▶ [PASSAGE SHOWN]
- - -
# Gulf Shores Wine Dinner



## Jim/Ga (Oct 20, 2007)

On Tuesday October 22nd @7pm City Grill will be hosting a Wine Dinner featuring Halter Ranch Wines. Limited seating available, so please call for Reservations 251.500.1432 Below is our Featured Menu:


FIRST COURSE
LOBSTER NEWBERG
PAIRED WITH HALTER RANCH CHARDONNAY...

SECOND COURSE
LYONNAISE DUCK SALAD
BABY ARUGULA, LYONNAISE POTATOES, DUCK BREAST, LARDONS & POACHED EGG WITH MUSTARD VINAIGRETTE
PAIRED WITH HALTER RANCH COTES DE PASO

THIRD COURSE
LAMB CHOPS
WITH A CHIPOTLE CRANBERRY SAUCE, GARLIC MASHED POTATOES & SAUTÉED CHAYOTE SQUASH
PAIRED WITH HALTER RANCH CABERNET SAUVIGNON

FOURTH COURSE
PUMPKIN CHEESE CAKE
PAIRED WITH HALTER RANCH ROSE′
:thumbup:
$40 PER PERSON
LIMITED SEATING RESERVATIONS REQUIRED
251.500.1432


----------



## CCC (Sep 3, 2008)

Ok, Jim you are killing me !!!!! We live in P.cola but would GLADLY make that drive for that kind of night, for that kind of price, except for the fact who had the idea to put it on a Tue. night ?????????? I would think your turn out would double or triple on a Fri. or Sat. No can do when you get up at 3:30 am to go to work. :thumbdown:


----------



## sel1005 (Jan 10, 2008)

man, what a great menu and price. Sorry we live so far away, weekend could work but not weeknight. Good luck, should be awesome!


----------



## Jim/Ga (Oct 20, 2007)

Needed a way to fill a slow night,but I'll let my son know he can stretch his market.Thanks for the good wishes.


----------
- - -
▶ [MATERIAL SHOWN]

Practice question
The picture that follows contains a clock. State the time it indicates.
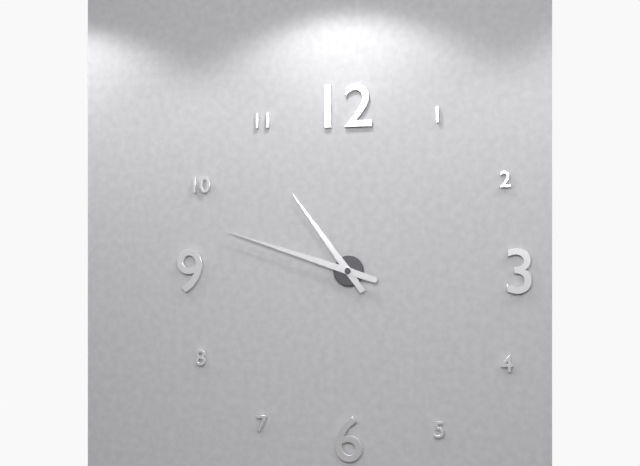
- - -
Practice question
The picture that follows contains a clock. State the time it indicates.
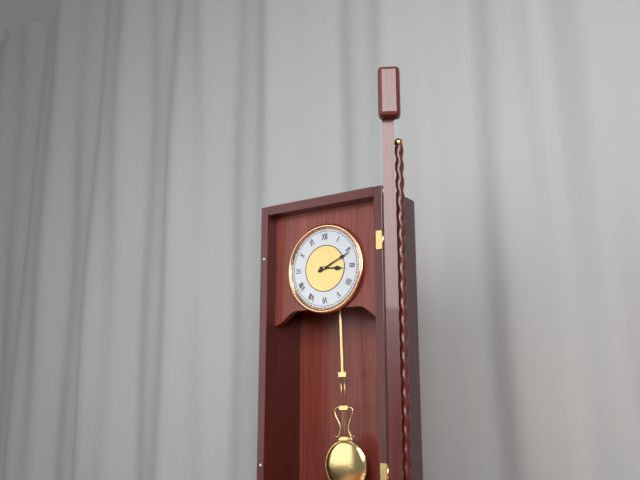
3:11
- - -
▶ [GOAL]
Check each statement against the wine dinner thread above and answer yes or no, quoting the words from the thread that settle it.
1. The dinner cost $40 per person.
2. The lamb chops were paired with the Halter Ranch Chardonnay.
3. Reservations were required.

▶ [SOLUTION FOR THIS EXERCISE]
1. Yes: "$40 PER PERSON"
2. No: "PAIRED WITH HALTER RANCH CABERNET SAUVIGNON"
3. Yes: "LIMITED SEATING RESERVATIONS REQUIRED"